Results: CWD Status & Sex Model
Hazard Model Results
We have begun to see differences in mortality between the sexes given CWD status, with an additional year of data collection. Credible bounds were wide and overlapping, although unlike in the first year’s analysis, differences between the sexes are emerging. Summary statistics of the posterior distributions of the coefficients in this model were obtained for fixed effects given CWD status and sex. We used the same zero-inflated Bernoulli model to obtain CWD status to be used as a covariate in the log hazard model, as we did in the CWD only model above. The only difference between this model and the previous model is that we included the additive effect of sex, with the indicator variable for sex being 1 if the individual was a male and 0 if female.


Annual Survival Probabilities


Conclusion
There is a striking and consistent trend showing lower survival for CWD infected individuals even if the proximate cause of death was not CWD. The survival curves show an increase in precision with the second year of data. The credible interval bounds are barely overlapping in 2018, between CWD infected individuals and uninfected individuals. Survival for both groups was lower in 2018 than in 2017. This may be an artifact of sampling. Because 2018 includes individuals from 2017 that have aged 1 year, potentially the overall sample of individuals is older than the population. This why in future models we will attempt to include an age-specific component of survival. There could also be differences in mortality from 2017 to 2018 that these curves are showing. Weather patterns have been different between these two years, especially during the hunter harvest seasons. Research is ongoing to expand the adult survival models to also include age effects in the regularized hazard model. We will also incorporate the force of infection model to include disease state transition over time.
Literature Cited
Hobbs, N.T. & Hooten, M.B. (2015) Bayesian Models: A Statistical Primer for Ecologists.
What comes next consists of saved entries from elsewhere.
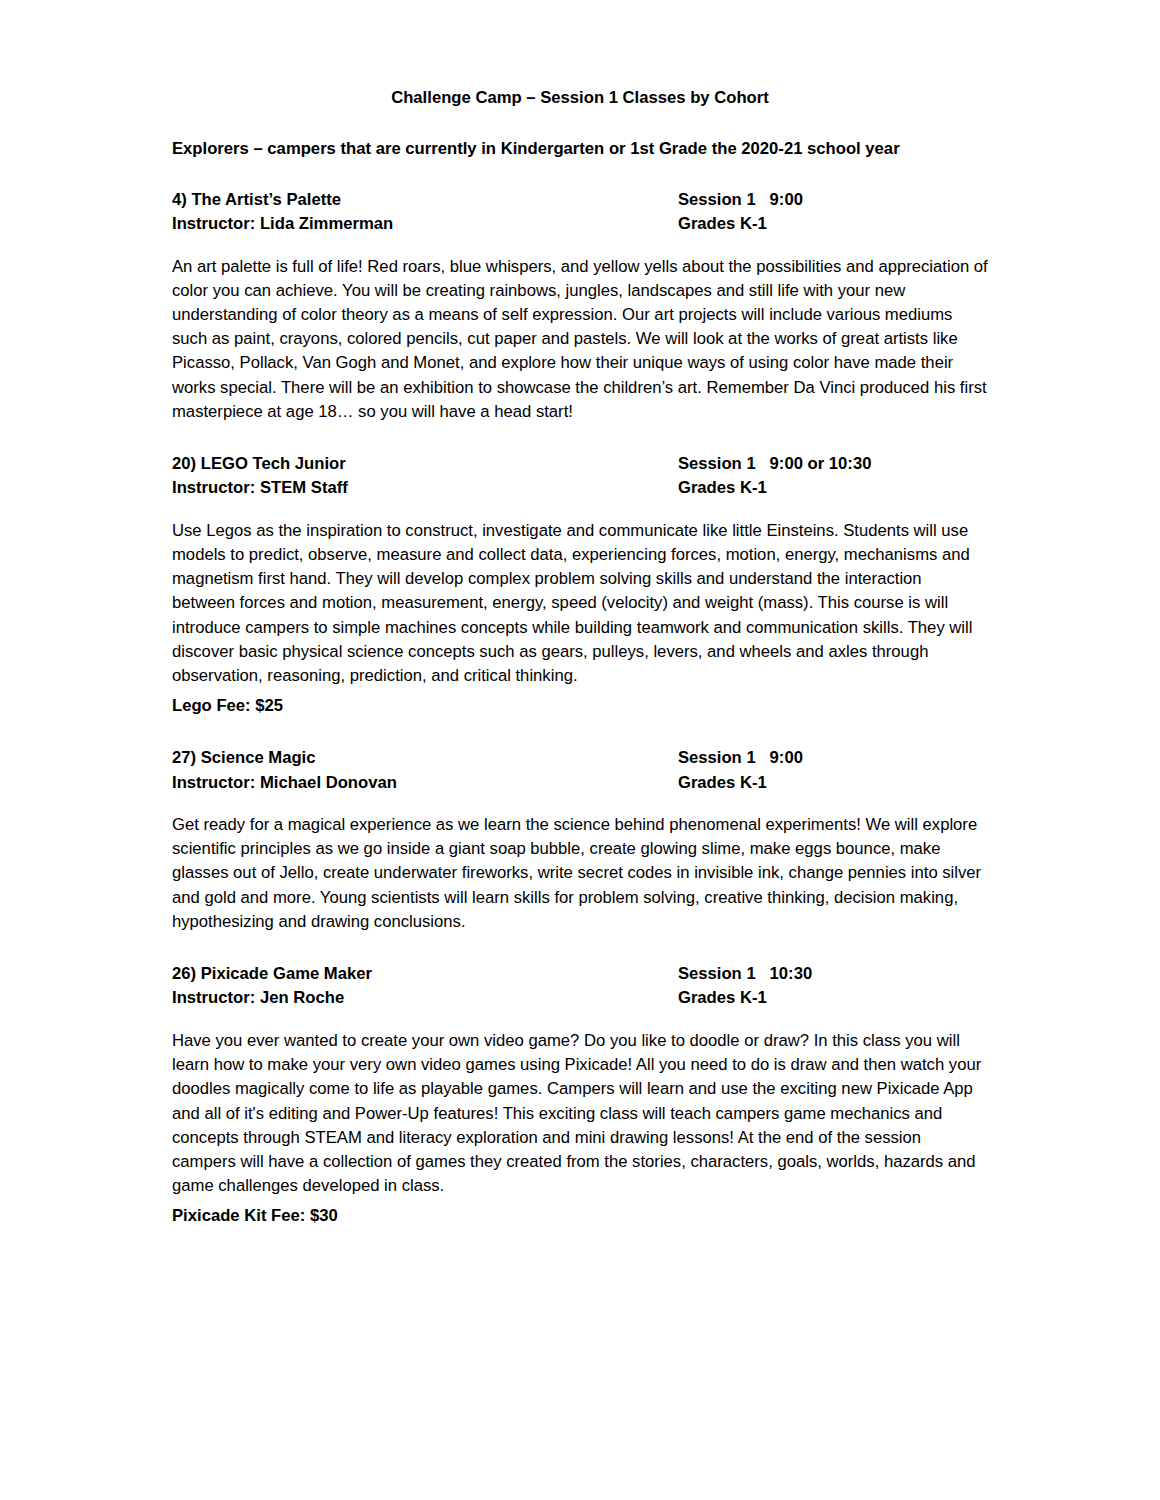Challenge Camp – Session 1 Classes by Cohort
Explorers – campers that are currently in Kindergarten or 1st Grade the 2020-21 school year
| 4) The Artist’s Palette | Session 1 9:00 |
| Instructor: Lida Zimmerman | Grades K-1 |
An art palette is full of life! Red roars, blue whispers, and yellow yells about the possibilities and appreciation of color you can achieve. You will be creating rainbows, jungles, landscapes and still life with your new understanding of color theory as a means of self expression. Our art projects will include various mediums such as paint, crayons, colored pencils, cut paper and pastels. We will look at the works of great artists like Picasso, Pollack, Van Gogh and Monet, and explore how their unique ways of using color have made their works special. There will be an exhibition to showcase the children’s art. Remember Da Vinci produced his first masterpiece at age 18… so you will have a head start!
| 20) LEGO Tech Junior | Session 1 9:00 or 10:30 |
| Instructor: STEM Staff | Grades K-1 |
Use Legos as the inspiration to construct, investigate and communicate like little Einsteins. Students will use models to predict, observe, measure and collect data, experiencing forces, motion, energy, mechanisms and magnetism first hand. They will develop complex problem solving skills and understand the interaction between forces and motion, measurement, energy, speed (velocity) and weight (mass). This course is will introduce campers to simple machines concepts while building teamwork and communication skills. They will discover basic physical science concepts such as gears, pulleys, levers, and wheels and axles through observation, reasoning, prediction, and critical thinking.
Lego Fee: $25
| 27) Science Magic | Session 1 9:00 |
| Instructor: Michael Donovan | Grades K-1 |
Get ready for a magical experience as we learn the science behind phenomenal experiments! We will explore scientific principles as we go inside a giant soap bubble, create glowing slime, make eggs bounce, make glasses out of Jello, create underwater fireworks, write secret codes in invisible ink, change pennies into silver and gold and more. Young scientists will learn skills for problem solving, creative thinking, decision making, hypothesizing and drawing conclusions.
| 26) Pixicade Game Maker | Session 1 10:30 |
| Instructor: Jen Roche | Grades K-1 |
Have you ever wanted to create your own video game? Do you like to doodle or draw? In this class you will learn how to make your very own video games using Pixicade! All you need to do is draw and then watch your doodles magically come to life as playable games. Campers will learn and use the exciting new Pixicade App and all of it's editing and Power-Up features! This exciting class will teach campers game mechanics and concepts through STEAM and literacy exploration and mini drawing lessons! At the end of the session campers will have a collection of games they created from the stories, characters, goals, worlds, hazards and game challenges developed in class.
Pixicade Kit Fee: $30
Princeton University Press, Princeton, New Jersey, USA.
Kalbfleisch, J.D. (2002) The Statistical Analysis of Failure Time Data. J. Wiley, Hoboken, N.J., 2nd ed.
NIMBLE Development Team (2019) NIMBLE: MCMC, Particle Filtering, and Programmable Hierarchical Modeling.
Thomsen, B.V., Schneider, D.A., O’Rourke, K.I., Gidlewski, T., McLane, J., Allen, R.W., McIsaac, A.A., Mitchell, G.B., Keane, D.P., Spraker, T.R. & Balachandran, A. (2012) Diagnostic accuracy of rectal mucosa biopsy testing for chronic wasting disease within white-tailed deer (Odocoileus virginianus) herds in North America: Effects of age, sex, polymorphism at PRNP codon 96, and disease progression. Journal of Veterinary Diagnostic Investigation 24, 878–887.
Walsh, D.P., Norton, A.S., Storm, D.J., Van Deelen, T.R. & Heisey, D.M. (2017) Using expert knowledge to incorporate uncertainty in cause-of-death assignments for modeling of cause-specific mortality. Ecology and Evolution 8, 509–520.